- _Aim of the exercise_: Update the rows from the start through the line containing "state / province: Saint Andrew", changing every "catalogue / barcode" to "catalog number" and leaving everything else as it is.

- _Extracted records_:
-- Begin --
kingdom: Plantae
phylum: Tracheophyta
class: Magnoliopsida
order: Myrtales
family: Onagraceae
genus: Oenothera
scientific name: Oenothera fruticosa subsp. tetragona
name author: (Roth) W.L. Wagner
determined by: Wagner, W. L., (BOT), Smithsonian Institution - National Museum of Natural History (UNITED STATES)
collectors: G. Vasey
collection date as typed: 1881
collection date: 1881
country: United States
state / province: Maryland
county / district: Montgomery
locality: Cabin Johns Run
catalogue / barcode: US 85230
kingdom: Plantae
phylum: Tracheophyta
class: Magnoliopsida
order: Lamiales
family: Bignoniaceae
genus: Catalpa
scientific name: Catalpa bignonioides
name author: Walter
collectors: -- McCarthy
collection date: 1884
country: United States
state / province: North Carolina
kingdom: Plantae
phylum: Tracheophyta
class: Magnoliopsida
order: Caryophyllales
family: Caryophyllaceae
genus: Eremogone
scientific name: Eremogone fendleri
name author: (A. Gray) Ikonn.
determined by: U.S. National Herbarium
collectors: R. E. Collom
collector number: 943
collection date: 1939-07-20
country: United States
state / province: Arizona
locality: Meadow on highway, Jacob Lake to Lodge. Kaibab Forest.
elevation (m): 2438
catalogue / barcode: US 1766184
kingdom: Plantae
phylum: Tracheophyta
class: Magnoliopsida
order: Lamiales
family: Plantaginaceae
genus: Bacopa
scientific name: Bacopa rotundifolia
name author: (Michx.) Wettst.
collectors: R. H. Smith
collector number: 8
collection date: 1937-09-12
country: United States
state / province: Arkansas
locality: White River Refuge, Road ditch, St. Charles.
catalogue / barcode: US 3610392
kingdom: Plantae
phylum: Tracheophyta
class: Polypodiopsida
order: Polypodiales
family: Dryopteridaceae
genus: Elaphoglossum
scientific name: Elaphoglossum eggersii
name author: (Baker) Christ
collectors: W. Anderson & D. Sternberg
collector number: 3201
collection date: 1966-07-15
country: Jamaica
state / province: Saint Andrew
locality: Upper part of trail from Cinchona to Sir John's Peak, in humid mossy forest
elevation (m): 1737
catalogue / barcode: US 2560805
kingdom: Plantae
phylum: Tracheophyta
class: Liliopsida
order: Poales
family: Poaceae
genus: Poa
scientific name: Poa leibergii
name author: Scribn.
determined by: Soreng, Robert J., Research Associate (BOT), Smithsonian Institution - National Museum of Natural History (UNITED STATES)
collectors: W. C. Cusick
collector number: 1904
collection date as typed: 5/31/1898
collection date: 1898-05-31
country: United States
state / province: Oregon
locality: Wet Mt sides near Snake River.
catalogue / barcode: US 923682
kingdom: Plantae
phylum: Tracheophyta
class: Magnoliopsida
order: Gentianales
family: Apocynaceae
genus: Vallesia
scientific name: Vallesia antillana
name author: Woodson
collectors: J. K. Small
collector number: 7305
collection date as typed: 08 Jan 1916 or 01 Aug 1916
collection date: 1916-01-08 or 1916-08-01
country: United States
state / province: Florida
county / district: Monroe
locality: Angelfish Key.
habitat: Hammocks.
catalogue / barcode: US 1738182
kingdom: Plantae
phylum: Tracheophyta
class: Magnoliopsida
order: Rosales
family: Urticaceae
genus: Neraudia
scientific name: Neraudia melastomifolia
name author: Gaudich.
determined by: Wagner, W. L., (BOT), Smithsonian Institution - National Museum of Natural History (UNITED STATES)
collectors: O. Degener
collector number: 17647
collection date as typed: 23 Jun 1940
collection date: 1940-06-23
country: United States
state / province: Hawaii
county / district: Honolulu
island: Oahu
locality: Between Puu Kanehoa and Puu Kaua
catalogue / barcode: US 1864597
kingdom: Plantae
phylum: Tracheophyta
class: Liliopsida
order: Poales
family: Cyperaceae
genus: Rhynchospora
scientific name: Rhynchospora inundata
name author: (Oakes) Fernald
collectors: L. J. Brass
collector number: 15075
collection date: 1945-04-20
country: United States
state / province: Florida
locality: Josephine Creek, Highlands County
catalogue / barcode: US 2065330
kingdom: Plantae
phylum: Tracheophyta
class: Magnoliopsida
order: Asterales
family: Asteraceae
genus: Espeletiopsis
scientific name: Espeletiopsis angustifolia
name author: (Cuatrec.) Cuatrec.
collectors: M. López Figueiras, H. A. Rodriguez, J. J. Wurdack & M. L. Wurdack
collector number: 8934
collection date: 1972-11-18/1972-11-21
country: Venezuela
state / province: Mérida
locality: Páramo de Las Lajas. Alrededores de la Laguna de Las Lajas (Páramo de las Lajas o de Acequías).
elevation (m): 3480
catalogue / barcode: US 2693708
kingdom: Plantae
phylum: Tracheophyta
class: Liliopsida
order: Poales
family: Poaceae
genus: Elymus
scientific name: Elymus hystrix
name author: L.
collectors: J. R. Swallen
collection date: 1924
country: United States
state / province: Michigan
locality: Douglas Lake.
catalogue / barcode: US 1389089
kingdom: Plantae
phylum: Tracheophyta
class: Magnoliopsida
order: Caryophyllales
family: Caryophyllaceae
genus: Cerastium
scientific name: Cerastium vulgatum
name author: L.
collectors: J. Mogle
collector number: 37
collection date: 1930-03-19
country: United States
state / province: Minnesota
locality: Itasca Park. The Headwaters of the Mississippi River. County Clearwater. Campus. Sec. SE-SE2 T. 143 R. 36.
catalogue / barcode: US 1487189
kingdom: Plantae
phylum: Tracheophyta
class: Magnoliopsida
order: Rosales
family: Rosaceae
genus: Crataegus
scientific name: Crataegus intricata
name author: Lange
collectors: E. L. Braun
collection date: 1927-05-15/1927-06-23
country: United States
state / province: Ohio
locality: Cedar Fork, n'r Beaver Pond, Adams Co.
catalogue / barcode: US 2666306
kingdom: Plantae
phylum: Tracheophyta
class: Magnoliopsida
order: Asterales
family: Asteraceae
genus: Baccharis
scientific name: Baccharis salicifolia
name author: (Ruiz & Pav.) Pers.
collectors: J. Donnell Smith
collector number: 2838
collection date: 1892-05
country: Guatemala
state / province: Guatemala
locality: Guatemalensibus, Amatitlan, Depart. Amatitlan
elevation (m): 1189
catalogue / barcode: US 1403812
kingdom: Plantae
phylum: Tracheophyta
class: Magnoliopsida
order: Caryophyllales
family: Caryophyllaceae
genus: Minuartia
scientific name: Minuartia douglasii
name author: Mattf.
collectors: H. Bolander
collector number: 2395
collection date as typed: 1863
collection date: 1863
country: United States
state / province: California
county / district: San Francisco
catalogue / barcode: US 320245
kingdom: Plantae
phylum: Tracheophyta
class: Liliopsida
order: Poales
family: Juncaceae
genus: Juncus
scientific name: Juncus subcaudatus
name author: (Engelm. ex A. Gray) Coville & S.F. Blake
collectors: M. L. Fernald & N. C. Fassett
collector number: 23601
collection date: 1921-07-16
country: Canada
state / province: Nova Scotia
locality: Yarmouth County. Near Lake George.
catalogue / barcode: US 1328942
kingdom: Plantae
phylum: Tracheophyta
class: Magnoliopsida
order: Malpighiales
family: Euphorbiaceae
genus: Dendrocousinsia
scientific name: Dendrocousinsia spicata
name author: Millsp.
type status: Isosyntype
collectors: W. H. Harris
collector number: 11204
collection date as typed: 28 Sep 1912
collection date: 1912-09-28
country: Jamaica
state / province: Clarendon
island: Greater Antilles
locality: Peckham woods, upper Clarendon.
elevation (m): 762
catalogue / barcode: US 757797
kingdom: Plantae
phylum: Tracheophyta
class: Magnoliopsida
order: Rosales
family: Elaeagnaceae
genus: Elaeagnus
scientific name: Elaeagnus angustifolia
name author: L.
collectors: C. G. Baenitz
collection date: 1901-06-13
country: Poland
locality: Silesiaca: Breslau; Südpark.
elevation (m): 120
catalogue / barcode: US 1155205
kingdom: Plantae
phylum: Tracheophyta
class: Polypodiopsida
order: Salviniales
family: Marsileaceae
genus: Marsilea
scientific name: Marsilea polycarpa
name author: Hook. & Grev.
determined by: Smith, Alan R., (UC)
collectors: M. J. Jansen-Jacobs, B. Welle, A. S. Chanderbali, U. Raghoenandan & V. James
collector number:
-- End --
- _Reply to the exercise_:
kingdom: Plantae
phylum: Tracheophyta
class: Magnoliopsida
order: Myrtales
family: Onagraceae
genus: Oenothera
scientific name: Oenothera fruticosa subsp. tetragona
name author: (Roth) W.L. Wagner
determined by: Wagner, W. L., (BOT), Smithsonian Institution - National Museum of Natural History (UNITED STATES)
collectors: G. Vasey
collection date as typed: 1881
collection date: 1881
country: United States
state / province: Maryland
county / district: Montgomery
locality: Cabin Johns Run
catalog number: US 85230
kingdom: Plantae
phylum: Tracheophyta
class: Magnoliopsida
order: Lamiales
family: Bignoniaceae
genus: Catalpa
scientific name: Catalpa bignonioides
name author: Walter
collectors: -- McCarthy
collection date: 1884
country: United States
state / province: North Carolina
kingdom: Plantae
phylum: Tracheophyta
class: Magnoliopsida
order: Caryophyllales
family: Caryophyllaceae
genus: Eremogone
scientific name: Eremogone fendleri
name author: (A. Gray) Ikonn.
determined by: U.S. National Herbarium
collectors: R. E. Collom
collector number: 943
collection date: 1939-07-20
country: United States
state / province: Arizona
locality: Meadow on highway, Jacob Lake to Lodge. Kaibab Forest.
elevation (m): 2438
catalog number: US 1766184
kingdom: Plantae
phylum: Tracheophyta
class: Magnoliopsida
order: Lamiales
family: Plantaginaceae
genus: Bacopa
scientific name: Bacopa rotundifolia
name author: (Michx.) Wettst.
collectors: R. H. Smith
collector number: 8
collection date: 1937-09-12
country: United States
state / province: Arkansas
locality: White River Refuge, Road ditch, St. Charles.
catalog number: US 3610392
kingdom: Plantae
phylum: Tracheophyta
class: Polypodiopsida
order: Polypodiales
family: Dryopteridaceae
genus: Elaphoglossum
scientific name: Elaphoglossum eggersii
name author: (Baker) Christ
collectors: W. Anderson & D. Sternberg
collector number: 3201
collection date: 1966-07-15
country: Jamaica
state / province: Saint Andrew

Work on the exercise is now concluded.